PROBLEM DESCRIPTION —
Reproduce all of the data below without alteration; exclude every picture.

THE DATA —
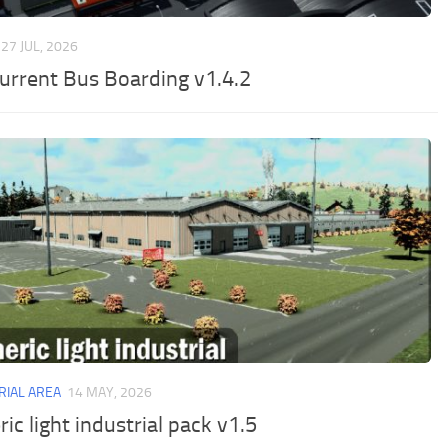
27 JUL, 2026
urrent Bus Boarding v1.4.2
RIAL AREA
14 MAY, 2026
ic light industrial pack v1.5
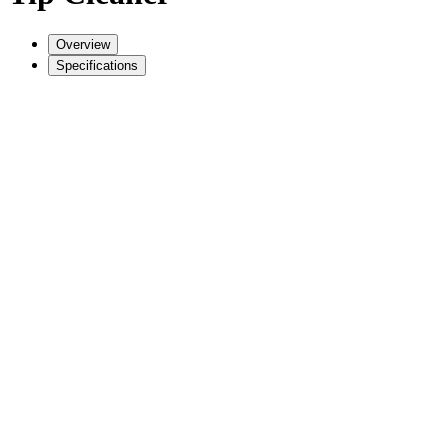
Overview
Specifications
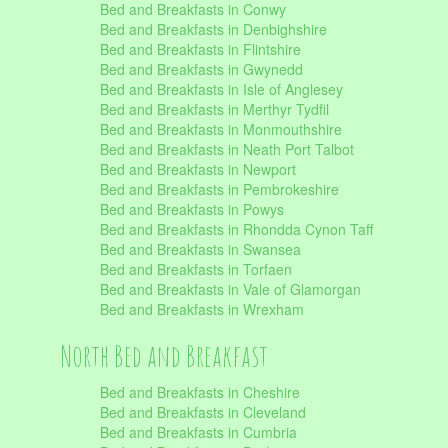
Bed and Breakfasts in Conwy
Bed and Breakfasts in Denbighshire
Bed and Breakfasts in Flintshire
Bed and Breakfasts in Gwynedd
Bed and Breakfasts in Isle of Anglesey
Bed and Breakfasts in Merthyr Tydfil
Bed and Breakfasts in Monmouthshire
Bed and Breakfasts in Neath Port Talbot
Bed and Breakfasts in Newport
Bed and Breakfasts in Pembrokeshire
Bed and Breakfasts in Powys
Bed and Breakfasts in Rhondda Cynon Taff
Bed and Breakfasts in Swansea
Bed and Breakfasts in Torfaen
Bed and Breakfasts in Vale of Glamorgan
Bed and Breakfasts in Wrexham
North Bed and Breakfast
Bed and Breakfasts in Cheshire
Bed and Breakfasts in Cleveland
Bed and Breakfasts in Cumbria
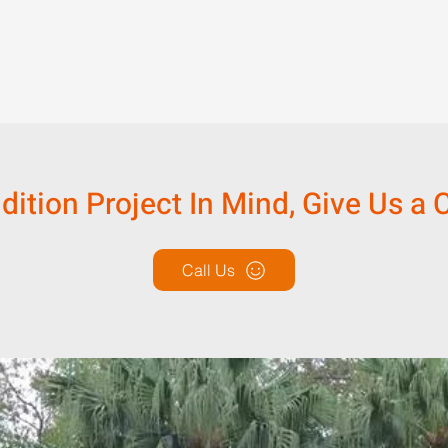
tion Project In Mind, Give Us a C
Call Us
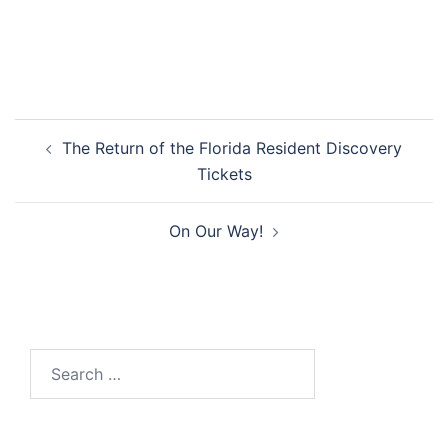
Post
The Return of the Florida Resident Discovery
navigation
Tickets
On Our Way!
Search
for:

FINISHED TASK —
27 JUL, 2026
urrent Bus Boarding v1.4.2
RIAL AREA
14 MAY, 2026
ic light industrial pack v1.5
Overview
Specifications
Bed and Breakfasts in Conwy
Bed and Breakfasts in Denbighshire
Bed and Breakfasts in Flintshire
Bed and Breakfasts in Gwynedd
Bed and Breakfasts in Isle of Anglesey
Bed and Breakfasts in Merthyr Tydfil
Bed and Breakfasts in Monmouthshire
Bed and Breakfasts in Neath Port Talbot
Bed and Breakfasts in Newport
Bed and Breakfasts in Pembrokeshire
Bed and Breakfasts in Powys
Bed and Breakfasts in Rhondda Cynon Taff
Bed and Breakfasts in Swansea
Bed and Breakfasts in Torfaen
Bed and Breakfasts in Vale of Glamorgan
Bed and Breakfasts in Wrexham
North Bed and Breakfast
Bed and Breakfasts in Cheshire
Bed and Breakfasts in Cleveland
Bed and Breakfasts in Cumbria
tion Project In Mind, Give Us a C
Call Us
Post
The Return of the Florida Resident Discovery
navigation
Tickets
On Our Way!
Search
for:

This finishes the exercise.